The decree appealed from was the allowance of the third account of the guardian. And the only objection to this account, which is presented by the reasons of appeal, is the omission of interest. The appellants contend, that the guardian ought to have charged himself with interest on the ward’s money in his hands. It is not necessary to the full investigation of this question, to open either of the former accounts, or to go behind either of the former decrees. They may be regarded as valid and conclusive, and yet if there were any omissions or errors in them, they may properly be corrected in a subsequent account. This proposition does not extend to matters which were put in issue and decided in the former decree. So far, it is res judicata, and cannot be revised while the former decree remains in force. Saxton v. Chamberlain, 6 Pick. 423. If therefore the guardian is liable for interest, it should be charged to him in this account, not only from the last settlement, but from the commencement of his guardianship. No adjudication having been made upon this point, it is now as much open as if no account had been settled.

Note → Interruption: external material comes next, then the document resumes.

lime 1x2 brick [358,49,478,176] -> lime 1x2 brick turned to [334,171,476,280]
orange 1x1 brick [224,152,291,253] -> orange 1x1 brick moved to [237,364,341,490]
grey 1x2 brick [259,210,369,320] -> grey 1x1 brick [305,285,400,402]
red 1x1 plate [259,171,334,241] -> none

Nor will the assent of William Boynton to the second account, limit our inquiries to the time of rendering that account. The other appellants who were then minors, certainly cannot be hound by his agreement. And even William Boynton should not be precluded from correcting any errors or oversights which he then committed. Had this matter been discussed by the parties, and had they adjusted a controverted question by a compromise, it would have stood on different ground, and we know of no reason why the parties should not be bound by their agreement. But no interest was charged in either of the accounts, and there is no reason to suppose that the subject attracted the attention of the parties, or that their minds were brought to act upon it at all. It is the common case of an error or omission in the settlement of an account, which always may be corrected. Stearns v. Stearns, 1 Pick. 206; Saxton v. Chamberlain, 6 Pick. 423.

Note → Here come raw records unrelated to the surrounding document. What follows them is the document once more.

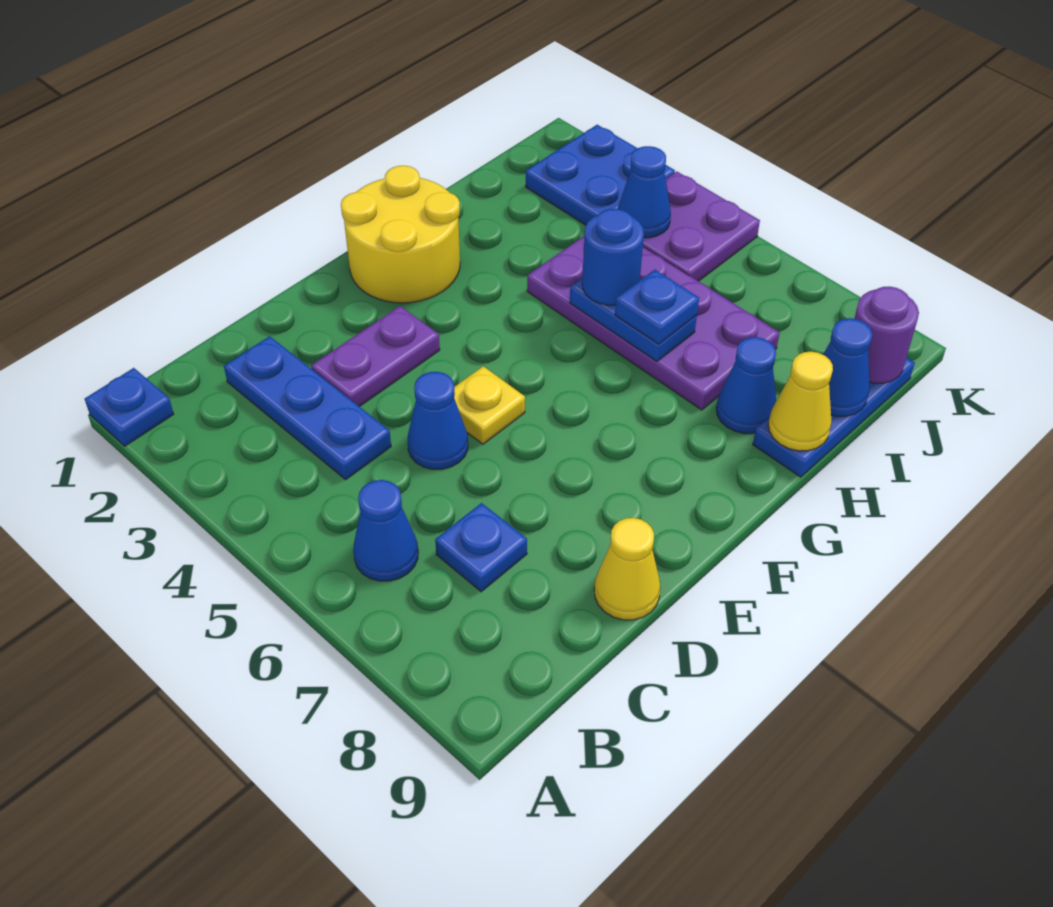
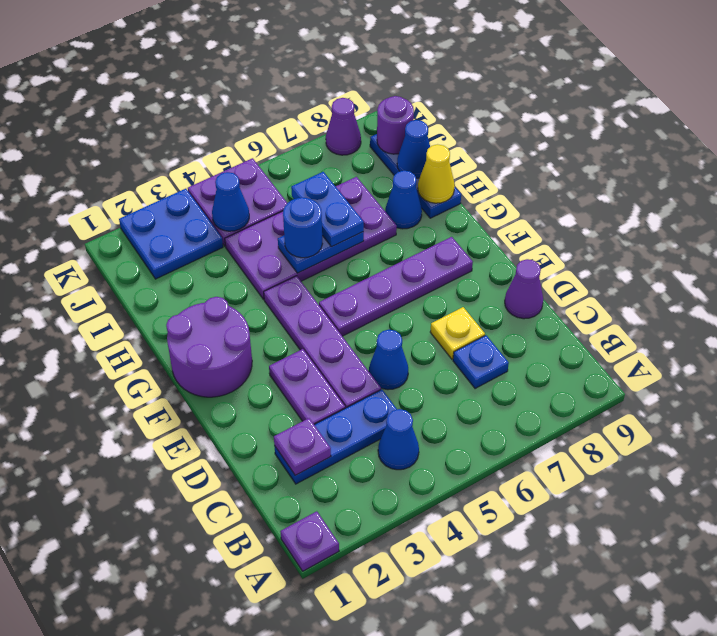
blue 1x1 plate [85,368,174,446] -> purple 1x1 plate [280,511,339,571]
blue 1x1 cone [353,480,418,581] -> blue 1x1 cone moved to [378,409,419,470]
none -> purple 1x1 plate [274,418,331,475]
none -> purple 1x4 plate [264,276,381,408]
yellow 1x1 cone [594,518,660,620] -> purple 1x1 cone [505,259,543,319]
yellow 1x1 plate [454,366,525,444] -> yellow 1x1 plate moved to [430,307,485,359]
yellow 2x2 round brick [341,166,460,303] -> purple 2x2 round brick [166,297,252,397]
none -> purple 1x4 plate [319,237,473,336]
blue 1x1 plate [615,270,699,344] -> blue 1x2 plate [291,172,364,247]
none -> purple 1x1 cone [326,98,361,155]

We are now brought to the consideration of the question, whether the guardian shall be charged with interest. And upon this we entertain no doubt.

[6]*6The general doctrine in relation to trustees is, that they are bound to take the same care of the trust fund as a discreet and prudent man would take of his own property, to manage it for the exclusive benefit of the cestui que trust, and to make no profit or advantage out of it for themselves ; to keep it, at all times when practicable, profitably invested, and punctually to account for tbe income as well as the principal. If any of these duties are neglected, the loss must fall on the trustee and not on the cestui que trust. Hence if the trustee, through gross carelessness or ignorance, make a bad investment, and the whole or a part of the fund be lost, he will be holden to replace it. And if he neglect to invest at all, he will be chargeable with the income which would have been derived from a proper investment. And Chancellor Kent, 2 Comm. (1 edit.) 188, says, “ if he neglects to put the ward’s money at interest, but negligently, and for an unreasonable time, suffers it to lie idle, or mingles it with bis own, tbe court will charge him with simple interest, and, in cases of gross delinquency, with compound interest.” These reasonable and equitable principles are not only the established doctrines of English chancery, but they have been adopted throughout this country. Newton v. Bennet, 1 Brown’s C. C. 360; Perkins v. Baynton, ibid. 375; Treves v. Townshend, ibid. 384; S. C. 1 Cox, 51; Pocock v. Reddington, 5 Ves. 794; Raphael v. Boehm, 11 Ves. 92, 13 Ves. 407 and 590; Dornford v. Dornford, 12 Ves. 127; Ashburnham v. Thompson, 13 Ves. 402; Tebbs v. Carpenter, 1 Madd. Ch. R. 297; Stacpoole v. Stacpoole, 4 Dow’s P. C. 209; Dunscomb v. Dunscomb, 1 Johns. Ch. R. 508; Schieffelin v. Stewart, ibid. 620; Manning v. Manning, ibid. 527; Holridge v. Gillespie, 2 Johns. Ch. R. 30: Davoue v. Fanning, ibid. 252; Smith v. Smith, 4 Johns. Ch. R. 281; Evertson v. Tappen, 5 Johns. Ch. R. 498; Rogers v. Rogers, 1 Hopkins, 515; Clarkson v. De Peyster, ibid. 424; S. C. in error, 2 Wendell, 77; Lovell v. Briggs, 2 New Hampsh. R. 218; Church v. Marine Ins. Co. 1 Mason, 345; Mills v. Goodsell, 5 Connect. R. 475; Prevost v. Gratz, 1 Peters’s Circ. C. R. 364.